--- Available records ---

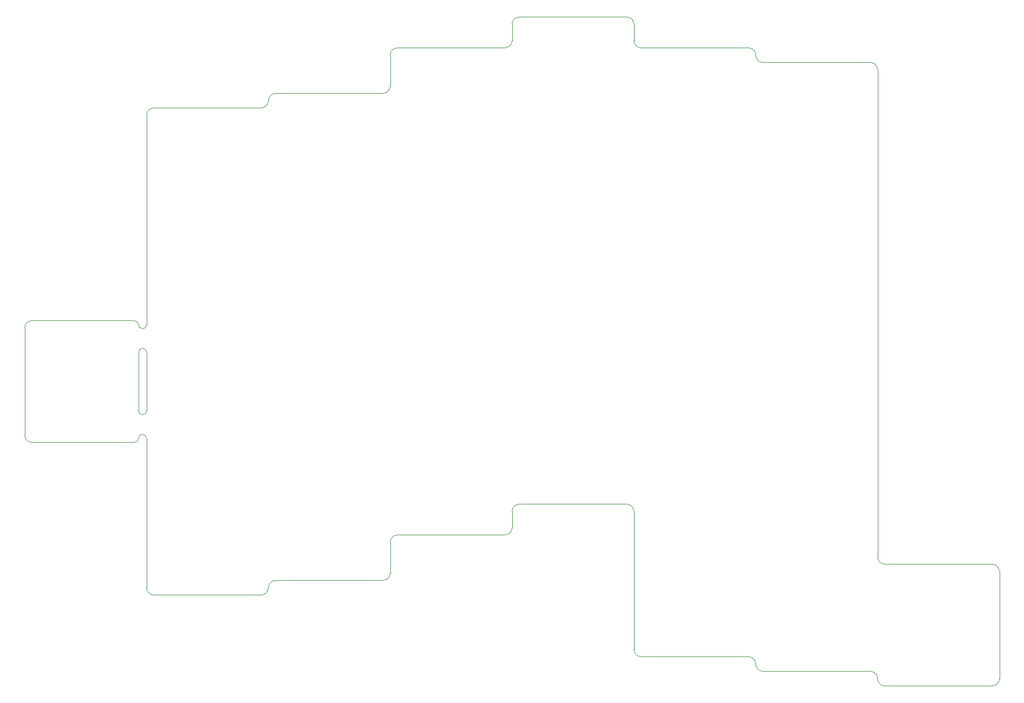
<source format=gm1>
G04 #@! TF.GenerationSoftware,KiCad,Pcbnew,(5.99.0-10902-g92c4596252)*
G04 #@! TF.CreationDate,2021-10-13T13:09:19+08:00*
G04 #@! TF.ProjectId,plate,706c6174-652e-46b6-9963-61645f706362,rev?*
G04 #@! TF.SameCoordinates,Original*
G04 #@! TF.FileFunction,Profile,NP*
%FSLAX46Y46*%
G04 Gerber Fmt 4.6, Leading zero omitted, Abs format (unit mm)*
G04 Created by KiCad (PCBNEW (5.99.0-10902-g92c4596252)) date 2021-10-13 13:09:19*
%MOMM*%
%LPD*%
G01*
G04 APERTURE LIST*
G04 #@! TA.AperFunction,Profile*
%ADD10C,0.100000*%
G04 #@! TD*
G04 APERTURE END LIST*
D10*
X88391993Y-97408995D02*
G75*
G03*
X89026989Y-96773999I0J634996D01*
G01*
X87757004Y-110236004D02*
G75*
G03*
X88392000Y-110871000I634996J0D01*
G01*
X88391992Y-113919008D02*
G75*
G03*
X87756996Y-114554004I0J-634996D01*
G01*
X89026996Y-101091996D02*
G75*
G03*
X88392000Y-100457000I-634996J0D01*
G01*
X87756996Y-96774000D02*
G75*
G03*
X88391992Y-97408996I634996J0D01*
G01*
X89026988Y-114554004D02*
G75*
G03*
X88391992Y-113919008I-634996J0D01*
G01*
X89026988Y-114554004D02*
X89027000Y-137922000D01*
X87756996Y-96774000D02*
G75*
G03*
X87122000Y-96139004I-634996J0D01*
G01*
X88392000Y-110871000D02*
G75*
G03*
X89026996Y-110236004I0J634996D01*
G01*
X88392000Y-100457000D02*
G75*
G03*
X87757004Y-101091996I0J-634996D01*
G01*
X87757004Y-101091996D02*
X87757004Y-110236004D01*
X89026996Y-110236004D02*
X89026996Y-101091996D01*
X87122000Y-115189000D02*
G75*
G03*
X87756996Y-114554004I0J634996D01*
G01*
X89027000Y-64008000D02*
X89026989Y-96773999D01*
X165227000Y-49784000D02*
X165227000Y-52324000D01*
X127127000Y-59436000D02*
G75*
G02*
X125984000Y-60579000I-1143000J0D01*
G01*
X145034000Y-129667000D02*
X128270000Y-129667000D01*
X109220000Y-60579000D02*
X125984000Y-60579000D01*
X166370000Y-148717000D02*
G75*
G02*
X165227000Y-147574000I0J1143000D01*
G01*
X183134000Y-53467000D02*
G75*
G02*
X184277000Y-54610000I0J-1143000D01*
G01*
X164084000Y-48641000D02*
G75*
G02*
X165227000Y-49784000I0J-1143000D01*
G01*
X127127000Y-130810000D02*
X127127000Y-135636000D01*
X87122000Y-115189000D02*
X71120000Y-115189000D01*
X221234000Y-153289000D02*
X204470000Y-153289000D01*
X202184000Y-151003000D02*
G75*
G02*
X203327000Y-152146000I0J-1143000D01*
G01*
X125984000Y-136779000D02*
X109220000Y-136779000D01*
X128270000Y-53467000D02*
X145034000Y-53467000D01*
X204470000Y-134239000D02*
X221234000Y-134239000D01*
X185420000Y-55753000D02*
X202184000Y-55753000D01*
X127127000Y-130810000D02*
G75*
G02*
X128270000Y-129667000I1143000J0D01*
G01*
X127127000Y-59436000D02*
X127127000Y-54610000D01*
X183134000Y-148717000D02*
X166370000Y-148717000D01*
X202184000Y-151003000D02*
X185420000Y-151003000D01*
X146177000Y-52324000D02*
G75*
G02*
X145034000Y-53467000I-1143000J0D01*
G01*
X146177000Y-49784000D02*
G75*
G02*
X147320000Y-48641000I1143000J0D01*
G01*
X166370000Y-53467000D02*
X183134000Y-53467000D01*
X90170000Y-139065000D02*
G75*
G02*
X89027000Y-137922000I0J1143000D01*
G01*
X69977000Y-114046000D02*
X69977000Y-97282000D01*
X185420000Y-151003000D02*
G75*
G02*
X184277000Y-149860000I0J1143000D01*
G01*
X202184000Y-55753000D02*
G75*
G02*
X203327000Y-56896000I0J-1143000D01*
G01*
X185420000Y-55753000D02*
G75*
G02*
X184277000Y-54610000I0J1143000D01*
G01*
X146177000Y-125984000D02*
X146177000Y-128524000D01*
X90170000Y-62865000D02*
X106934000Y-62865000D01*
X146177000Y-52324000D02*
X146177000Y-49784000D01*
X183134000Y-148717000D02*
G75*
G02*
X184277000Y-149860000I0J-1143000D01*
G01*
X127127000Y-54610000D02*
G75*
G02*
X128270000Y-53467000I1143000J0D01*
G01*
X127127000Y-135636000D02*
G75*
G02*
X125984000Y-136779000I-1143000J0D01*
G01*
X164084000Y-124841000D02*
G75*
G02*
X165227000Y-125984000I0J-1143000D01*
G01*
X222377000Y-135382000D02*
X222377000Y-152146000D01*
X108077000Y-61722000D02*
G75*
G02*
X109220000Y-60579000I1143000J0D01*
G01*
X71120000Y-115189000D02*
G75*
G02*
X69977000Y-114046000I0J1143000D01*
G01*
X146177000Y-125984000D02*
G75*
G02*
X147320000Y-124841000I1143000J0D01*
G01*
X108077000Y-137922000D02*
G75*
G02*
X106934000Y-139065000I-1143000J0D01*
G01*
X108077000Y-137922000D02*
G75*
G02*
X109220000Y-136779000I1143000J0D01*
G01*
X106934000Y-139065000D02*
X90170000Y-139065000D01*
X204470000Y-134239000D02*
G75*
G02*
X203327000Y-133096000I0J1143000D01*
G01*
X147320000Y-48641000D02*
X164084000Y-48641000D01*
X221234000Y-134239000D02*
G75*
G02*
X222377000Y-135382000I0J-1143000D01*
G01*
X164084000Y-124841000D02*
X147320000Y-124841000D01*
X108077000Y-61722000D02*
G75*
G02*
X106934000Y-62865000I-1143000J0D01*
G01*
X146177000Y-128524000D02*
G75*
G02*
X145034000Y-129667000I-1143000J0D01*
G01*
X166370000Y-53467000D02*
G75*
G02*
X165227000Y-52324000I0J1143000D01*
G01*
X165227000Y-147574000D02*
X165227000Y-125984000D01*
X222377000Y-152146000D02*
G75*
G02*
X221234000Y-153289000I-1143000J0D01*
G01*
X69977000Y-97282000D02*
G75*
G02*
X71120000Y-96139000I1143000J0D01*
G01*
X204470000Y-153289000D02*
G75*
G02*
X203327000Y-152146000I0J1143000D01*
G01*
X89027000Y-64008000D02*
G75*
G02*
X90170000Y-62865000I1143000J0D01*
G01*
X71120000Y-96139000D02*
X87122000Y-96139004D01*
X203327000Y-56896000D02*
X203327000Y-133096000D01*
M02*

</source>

---

> [Problem details] Each line from the first line of the material above through the line containing "X87757004Y-110236004D02*" is to be reproduced exactly, with both ends kept and pictures left out.

> [Expected answer]
<source format=gm1>
G04 #@! TF.GenerationSoftware,KiCad,Pcbnew,(5.99.0-10902-g92c4596252)*
G04 #@! TF.CreationDate,2021-10-13T13:09:19+08:00*
G04 #@! TF.ProjectId,plate,706c6174-652e-46b6-9963-61645f706362,rev?*
G04 #@! TF.SameCoordinates,Original*
G04 #@! TF.FileFunction,Profile,NP*
%FSLAX46Y46*%
G04 Gerber Fmt 4.6, Leading zero omitted, Abs format (unit mm)*
G04 Created by KiCad (PCBNEW (5.99.0-10902-g92c4596252)) date 2021-10-13 13:09:19*
%MOMM*%
%LPD*%
G01*
G04 APERTURE LIST*
G04 #@! TA.AperFunction,Profile*
%ADD10C,0.100000*%
G04 #@! TD*
G04 APERTURE END LIST*
D10*
X88391993Y-97408995D02*
G75*
G03*
X89026989Y-96773999I0J634996D01*
G01*
X87757004Y-110236004D02*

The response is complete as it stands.